I explore the material of glass and how it physically and emotionally contradicts itself. Using cast and blown glass, found artifacts, and a variety of scientific processes, I have the ability to express the diversity and complexity of human existence: strength, fragility, beauty, and pain. Glass displays ghostly reminiscences, signifying a personal history or memory left behind. It can also portray a lack of existence, suggesting the invisibility of a person or represented community. Glass becomes a window for the viewer to explore what might otherwise never be seen.
My work is a survey of social positioning and political climate. I challenge the viewer with contemporary topics, including sociological aspects of the working class and their tools of manual labor.

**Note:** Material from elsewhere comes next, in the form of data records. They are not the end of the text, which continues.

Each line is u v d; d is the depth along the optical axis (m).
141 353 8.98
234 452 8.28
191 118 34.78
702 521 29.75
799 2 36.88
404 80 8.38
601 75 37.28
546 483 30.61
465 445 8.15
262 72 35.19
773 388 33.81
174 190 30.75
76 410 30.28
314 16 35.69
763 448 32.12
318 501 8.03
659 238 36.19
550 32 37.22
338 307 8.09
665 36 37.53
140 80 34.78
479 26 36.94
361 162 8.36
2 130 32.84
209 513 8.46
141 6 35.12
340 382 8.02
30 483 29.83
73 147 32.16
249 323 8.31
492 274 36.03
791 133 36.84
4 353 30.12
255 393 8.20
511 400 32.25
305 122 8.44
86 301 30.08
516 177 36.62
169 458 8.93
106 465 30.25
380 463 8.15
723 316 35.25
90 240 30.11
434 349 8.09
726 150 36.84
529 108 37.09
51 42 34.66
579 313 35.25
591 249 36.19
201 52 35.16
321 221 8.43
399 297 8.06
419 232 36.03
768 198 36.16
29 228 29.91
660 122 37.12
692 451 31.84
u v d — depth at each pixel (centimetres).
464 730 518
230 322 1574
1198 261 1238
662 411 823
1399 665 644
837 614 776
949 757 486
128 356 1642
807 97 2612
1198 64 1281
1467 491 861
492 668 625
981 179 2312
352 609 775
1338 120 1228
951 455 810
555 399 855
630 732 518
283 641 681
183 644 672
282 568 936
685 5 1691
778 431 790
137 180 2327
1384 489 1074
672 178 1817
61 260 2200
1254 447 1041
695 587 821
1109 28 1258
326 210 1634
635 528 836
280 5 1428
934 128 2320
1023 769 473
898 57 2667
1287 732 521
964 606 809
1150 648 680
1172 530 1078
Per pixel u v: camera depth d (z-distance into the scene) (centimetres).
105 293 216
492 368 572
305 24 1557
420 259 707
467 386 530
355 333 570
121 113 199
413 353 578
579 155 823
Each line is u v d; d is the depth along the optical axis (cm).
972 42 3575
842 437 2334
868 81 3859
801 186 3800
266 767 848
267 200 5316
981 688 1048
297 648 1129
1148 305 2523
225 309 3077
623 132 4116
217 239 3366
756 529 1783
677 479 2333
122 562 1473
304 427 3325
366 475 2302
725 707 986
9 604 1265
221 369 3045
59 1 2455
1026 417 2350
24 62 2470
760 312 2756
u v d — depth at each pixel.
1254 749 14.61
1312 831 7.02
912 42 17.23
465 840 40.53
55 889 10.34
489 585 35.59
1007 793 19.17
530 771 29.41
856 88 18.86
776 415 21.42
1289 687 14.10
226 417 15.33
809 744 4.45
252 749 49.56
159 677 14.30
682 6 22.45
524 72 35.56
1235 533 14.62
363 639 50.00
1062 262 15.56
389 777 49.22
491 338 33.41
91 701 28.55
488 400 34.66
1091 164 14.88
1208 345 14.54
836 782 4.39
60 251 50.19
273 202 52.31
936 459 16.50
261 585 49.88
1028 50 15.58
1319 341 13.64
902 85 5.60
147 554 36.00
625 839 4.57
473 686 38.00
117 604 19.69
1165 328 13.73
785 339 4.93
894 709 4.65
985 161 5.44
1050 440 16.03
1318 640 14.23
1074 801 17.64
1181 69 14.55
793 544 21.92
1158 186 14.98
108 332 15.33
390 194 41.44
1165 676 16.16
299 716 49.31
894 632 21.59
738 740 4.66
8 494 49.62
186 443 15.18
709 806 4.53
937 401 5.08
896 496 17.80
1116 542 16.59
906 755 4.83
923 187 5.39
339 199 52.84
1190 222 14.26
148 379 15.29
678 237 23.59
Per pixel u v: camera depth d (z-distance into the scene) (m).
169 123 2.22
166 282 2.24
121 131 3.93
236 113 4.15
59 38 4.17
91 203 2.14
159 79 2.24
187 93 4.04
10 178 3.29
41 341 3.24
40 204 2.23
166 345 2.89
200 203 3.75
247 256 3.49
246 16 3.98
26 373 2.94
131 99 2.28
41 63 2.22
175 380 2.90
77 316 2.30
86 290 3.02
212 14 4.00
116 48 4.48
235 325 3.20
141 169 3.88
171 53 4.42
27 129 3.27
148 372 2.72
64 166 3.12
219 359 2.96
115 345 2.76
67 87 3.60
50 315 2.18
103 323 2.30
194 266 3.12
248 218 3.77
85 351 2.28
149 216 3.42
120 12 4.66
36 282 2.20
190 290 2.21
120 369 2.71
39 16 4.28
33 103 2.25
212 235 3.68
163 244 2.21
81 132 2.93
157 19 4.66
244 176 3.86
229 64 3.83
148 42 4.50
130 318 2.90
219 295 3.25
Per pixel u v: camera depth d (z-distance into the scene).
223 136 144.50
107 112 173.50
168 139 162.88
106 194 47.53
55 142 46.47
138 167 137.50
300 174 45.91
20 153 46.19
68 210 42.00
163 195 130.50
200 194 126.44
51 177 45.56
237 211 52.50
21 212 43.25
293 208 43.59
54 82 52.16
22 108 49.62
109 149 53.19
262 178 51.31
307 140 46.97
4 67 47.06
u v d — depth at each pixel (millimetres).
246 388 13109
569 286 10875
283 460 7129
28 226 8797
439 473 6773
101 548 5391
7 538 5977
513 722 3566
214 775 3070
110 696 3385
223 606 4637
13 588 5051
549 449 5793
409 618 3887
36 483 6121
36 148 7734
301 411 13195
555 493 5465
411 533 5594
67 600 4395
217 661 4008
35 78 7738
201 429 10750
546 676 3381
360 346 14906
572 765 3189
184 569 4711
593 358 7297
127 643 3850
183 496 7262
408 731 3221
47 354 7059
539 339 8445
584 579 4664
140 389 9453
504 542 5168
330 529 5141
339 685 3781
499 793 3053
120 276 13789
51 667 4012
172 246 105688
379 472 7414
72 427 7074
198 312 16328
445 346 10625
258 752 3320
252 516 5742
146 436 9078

Cassandra Straubing’s sculptural work addresses issues of domestic, agricultural, and industrial labor within our current political climate using multiple mediums and processes, including glass and mixed media fabrication. She employs a wide range of glass-forming techniques including casting, blowing, hot-forming, and nontraditional glass processes to create her artwork. Straubing currently serves as the Glass Faculty Head and Studio Coordinator at San José State University in California, and Adjunct Faculty at California College of the Arts. She received her MFA in glass from Rochester Institute of Technology in 2007, and her BFA in studio art from Cal Poly, San Luis Obispo in 2002. Straubing served as President of the Glass Art Society Board of Directors for two years. Her work has been exhibited nationally, including shows in New York, Chicago, Detroit, and Portland, Oregon.